Whether an Aristotelian model of woman as literally an ill-conceived man, a Hippocratic-Galenic
model of woman as an inferior blending of male and female semen, or the most up-to-date Western
medical model was used: In the late nineteenth century women were generally considered to be
constitutionally both inferior in essence and impaired in peformance compared to men. Thus neither in
the East nor the West was it ideologically possible to conceptualise marriage as bringing together
equals.
The Aqdas, and its associated texts, do not accept any of these models but present men and women as
having the same potentials and make social progress dependent on these being fully expressed.
Baha'u'llah renders gender attribution irrelevant as a parameter of individual or social action. The
Aqdas provides for more equitable treatment of women within the current gendered systems and lays
the basis for ungendered norms.
Following from the principle of mutatis mutandis it is not simply a case of what is expressed as from a
man to a woman incorporates from woman to man, and vice versa, but that gendered language is in fact
rendered degendered. This is made explicit in other writings where it is stated that women are as men
in this dispensation. Gendered textual usage should be read as gender inclusive. Thus, although licit sex
is limited to marriage, it could be regarded as a valid reading of the text to consider the sexes of the
partners unspecified and irrelevant.
Although the Aqdas mentions having children as a function of marriage, if the validity of a marriage
depended on its potential to bring forth children, then the infertile and women past menopause could
not marry.
While it is certainly a function of the social institution of marriage to provide for the reproduction (both
physically and culturally) of a society, it is not necessary for all marital pairings to physically produce
offspring to accomplish this.
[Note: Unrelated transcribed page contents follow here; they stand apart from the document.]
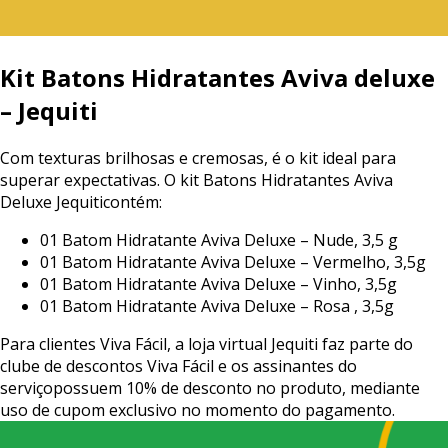
Kit
Batons
Hidratantes
Aviva
deluxe
–
Jequiti
Com
texturas
brilhosas
e
cremosas,
é
o
kit
ideal
para
superar
expectativas.
O
kit
Batons
Hidratantes
Aviva
Deluxe
Jequiti
contém:
01
Batom
Hidratante
Aviva
Deluxe
–
Nude,
3,5
g
01
Batom
Hidratante
Aviva
Deluxe
–
Vermelho,
3,5g
01
Batom
Hidratante
Aviva
Deluxe
–
Vinho,
3,5g
01
Batom
Hidratante
Aviva
Deluxe
–
Rosa
,
3,5g
Para
clientes
Viva
Fácil,
a
loja
virtual
Jequiti
faz
parte
do
clube
de
descontos
Viva
Fácil
e
os
assinantes
do
serviço
possuem
10%
de
desconto
no
produto,
mediante
uso
de
cupom
exclusivo
no
momento
do
pagamento.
There can be societal advantages to limiting physical reproduction and
increasing the enculturative resources available for each child through a higher adult to child ratio.
And, indeed, Baha'u'llah enjoins a general societal responsibility for the adequate education of children
in addition to the particular parental responsibility.
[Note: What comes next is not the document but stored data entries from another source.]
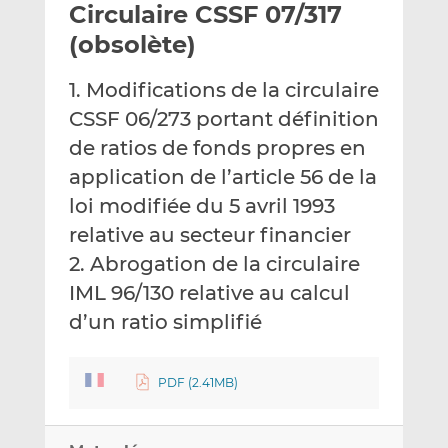
Circulaire CSSF 07/317
y
a
a
e
g
g
(obsolète)
r
e
e
p
r
r
1. Modifications de la circulaire
a
s
s
CSSF 06/273 portant définition
r
u
u
de ratios de fonds propres en
e
r
r
m
L
F
application de l’article 56 de la
a
i
a
loi modifiée du 5 avril 1993
i
n
c
relative au secteur financier
l
k
e
2. Abrogation de la circulaire
e
b
d
o
IML 96/130 relative au calcul
I
o
d’un ratio simplifié
n
k
PDF (2.41MB)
A view of marriage that sees it at the institutional level as accomplishing reproduction but that
emphasizes the development of the individuals within any particular pairing does not necessarily
privilege any set of gender arrangements and has a broader cross-cultural applicability than one which
defines particular marriages in narrow gender terms.
Both zina and liwat are sexual relations that take place outside of a context in which the long term
rights of both participants are regarded. Unlawful sex is literally unprotected sex -- it takes place in
relationships that are not associated with social supports and long-term obligations. Lawful sex, as
defined in the Aqdas, takes place in marriages, which are relationships embedded in a network of
familial support and providing for the mutual development of the partners.
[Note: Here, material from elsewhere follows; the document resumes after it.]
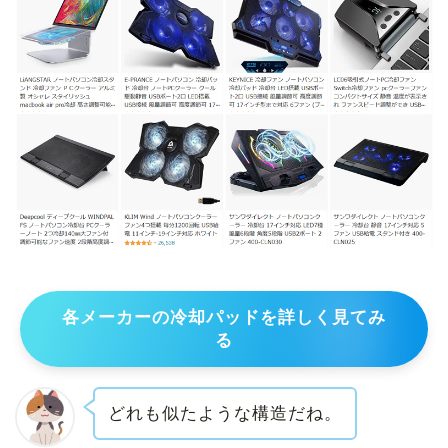
各メーカーの冷却パッドを詳しく見てみ
る
どれも似たような構造だね。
Limiting legitimate sexual expression to marital relationships and defining marital relationships in
terms of mutual growth invalidates exploitation in sexual interaction. To be valid, the expression of
interpersonal sexuality must contribute to mutual growth irrespective of whether or not it also leads to
children.
The Aqdas can indeed be taken as simply a "code of laws". The Eastern Baha'is largely did so and the
Western Baha'is have generally followed them. Taken that way it represents one more example of a
religious code rooted in a particular culture that its followers seek to impose on all cultures.
Alternatively, the Aqdas can be read as a liminal discourse that provides the tools to, among other
things, re-envision the ideology of gender and sexuality in each and every culture.